Calcination-to-reflux synthesis of nitrogren-doped carbon-based nanoparticles from calamansi peel waste: basis for photocatalytic degradation of methyl orange/
Kim Z. Amedo, Vienna Cassandra I. Lelis, and Monette M. Vallecera .--
- Manila: Technological University of the Philippines, 2024.
- x, 98pages: 29cm. +1 CD-ROM (4 3/4in.)
Thesis (undergraduate)
College of Science .--
Includes bibliography
The synthesis of carbon-based nanoparticles (C-BNPs) from organic waste has recently garnered considerable attention in the field of nanomaterials, attributed to their versatile electrical and chemical properties with a wide range of applications. Calamansi peel waste as a precursor was utilized to produce C-BNPs, which were subsequently calcined and refluxed with nitrogen dopant from urea. The synthesized nitrogen-doped carbon-based nanoparticles (NC-BNPs) underwent different analytical characterizations to evaluate their properties and characteristics. The results obtained from UV-vis show that NC-BNPs have enhanced optical properties compared to C-BNPs. It was supported by the results obtained from the spectrofluorophotometer, wherein NC-BNPs illustrate a broader peak and increased intensity. As for the confirmation of successful doping of nitrogen into the C-BNPs matrix,
it was verified using FTIR, wherein a rabbit-like peak found at between 3394 and 3253 cm- 1
for a primary amide indicated that there was a presence of nitrogen.
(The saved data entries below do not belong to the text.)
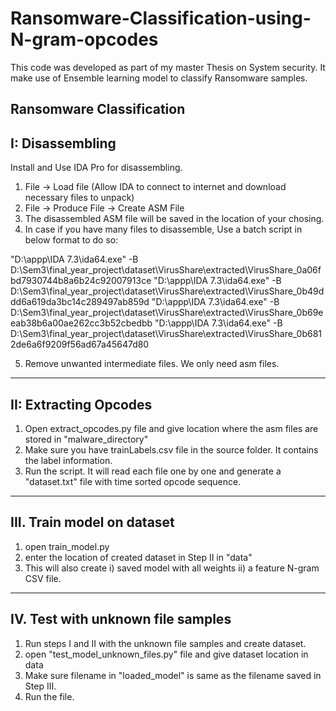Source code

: # Ransomware-Classification-using-N-gram-opcodes
This code was developed as part of my master Thesis on System security. It make use of Ensemble learning model to classify Ransomware samples.


Ransomware Classification
--------------------------------------------------
I: Disassembling
--------------------------------------------------
Install and Use IDA Pro for disassembling. 
1) File -> Load file (Allow IDA to connect to internet and download necessary files to unpack)
2) File -> Produce File -> Create ASM File
3) The disassembled ASM file will be saved in the location of your chosing.
4) In case if you have many files to disassemble, Use a batch script in below format to do so:

	
"D:\appp\IDA 7.3\ida64.exe" -B D:\Sem3\final_year_project\dataset\VirusShare\extracted\VirusShare_0a06fbd7930744b8a6b24c92007913ce
"D:\appp\IDA 7.3\ida64.exe" -B D:\Sem3\final_year_project\dataset\VirusShare\extracted\VirusShare_0b49ddd6a619da3bc14c289497ab859d
"D:\appp\IDA 7.3\ida64.exe" -B D:\Sem3\final_year_project\dataset\VirusShare\extracted\VirusShare_0b69eeab38b6a00ae262cc3b52cbedbb
"D:\appp\IDA 7.3\ida64.exe" -B D:\Sem3\final_year_project\dataset\VirusShare\extracted\VirusShare_0b6812de6a6f9209f56ad67a45647d80

5) Remove unwanted intermediate files. We only need asm files.

--------------------------------------------------
II: Extracting Opcodes
--------------------------------------------------
1) Open extract_opcodes.py file and give location where the asm files are stored in "malware_directory"
2) Make sure you have trainLabels.csv file in the source folder. It contains the label information.
3) Run the script. 
	It will read each file one by one and generate a "dataset.txt" file with time sorted opcode sequence.

--------------------------------------------------
III. Train model on dataset
--------------------------------------------------
1) open train_model.py
2) enter the location of created dataset in Step II in "data"
3) This will also create 
	i) saved model with all weights
	ii) a feature N-gram CSV file.

-----------------------------------------------------
IV. Test with unknown file samples
------------------------------------------------------
1) Run steps I and II with the unknown file samples and create dataset.
2) open "test_model_unknown_files.py" file and give dataset location in data
3) Make sure filename in "loaded_model" is same as the filename saved in Step III.
4) Run the file.
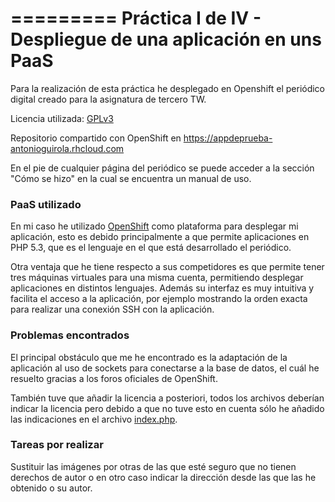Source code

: =========
Práctica I de IV - Despliegue de una aplicación en uns PaaS
=========

Para la realización de esta práctica he desplegado en Openshift el periódico digital creado para la asignatura de tercero TW.


Licencia utilizada: [GPLv3](http://www.gnu.org/licenses/licenses.html#GPL)


Repositorio compartido con OpenShift en https://appdeprueba-antonioguirola.rhcloud.com


En el pie de cualquier página del periódico se puede acceder a la sección "Cómo se hizo" en la cual se encuentra un manual de uso.

### PaaS utilizado

En mi caso he utilizado [OpenShift](http://www.openshift.com) como plataforma para desplegar mi aplicación,
esto es debido principalmente a que permite aplicaciones en PHP 5.3, que es el lenguaje en el que está desarrollado el periódico.

Otra ventaja que he tiene respecto a sus competidores es que permite tener tres máquinas virtuales para una misma cuenta, permitiendo desplegar aplicaciones en distintos lenguajes. Además su interfaz es muy intuitiva y facilita el acceso a la aplicación, por ejemplo mostrando la orden exacta para realizar una conexión SSH con la aplicación.


### Problemas encontrados

El principal obstáculo que me he encontrado es la adaptación de la aplicación al uso de sockets para conectarse a la base de datos, el cuál he resuelto gracias a los foros oficiales de OpenShift.

También tuve que añadir la licencia a posteriori, todos los archivos deberían indicar la licencia pero debido a que no tuve esto en cuenta sólo he añadido las indicaciones en el archivo [index.php](https://github.com/antonioguirola/periodico/blob/master/php/index.php).


### Tareas por realizar

Sustituir las imágenes por otras de las que esté seguro que no tienen derechos de autor o en otro caso indicar la dirección desde las que las he obtenido o su autor.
Moreover, the morphology and particle size distribution of the NC-BNPs were analyzed using TEM and ImageJ version 1 software. It was concluded that the synthesized NC-BNPs have heterogeneous features. The nanoparticles were of spherical, rod-like, and elongated form with aggregation and had an approximate mean size of 16.355 nm with a standard deviation of 4.804, which indicated that there was a wider range size distribution of an integration of small and large particles compared to the average size. In terms of photocatalytic degradation, it showed potential application with a degradation rate of 44.44%; however, further optimization is advised to achieve optimum efficiency.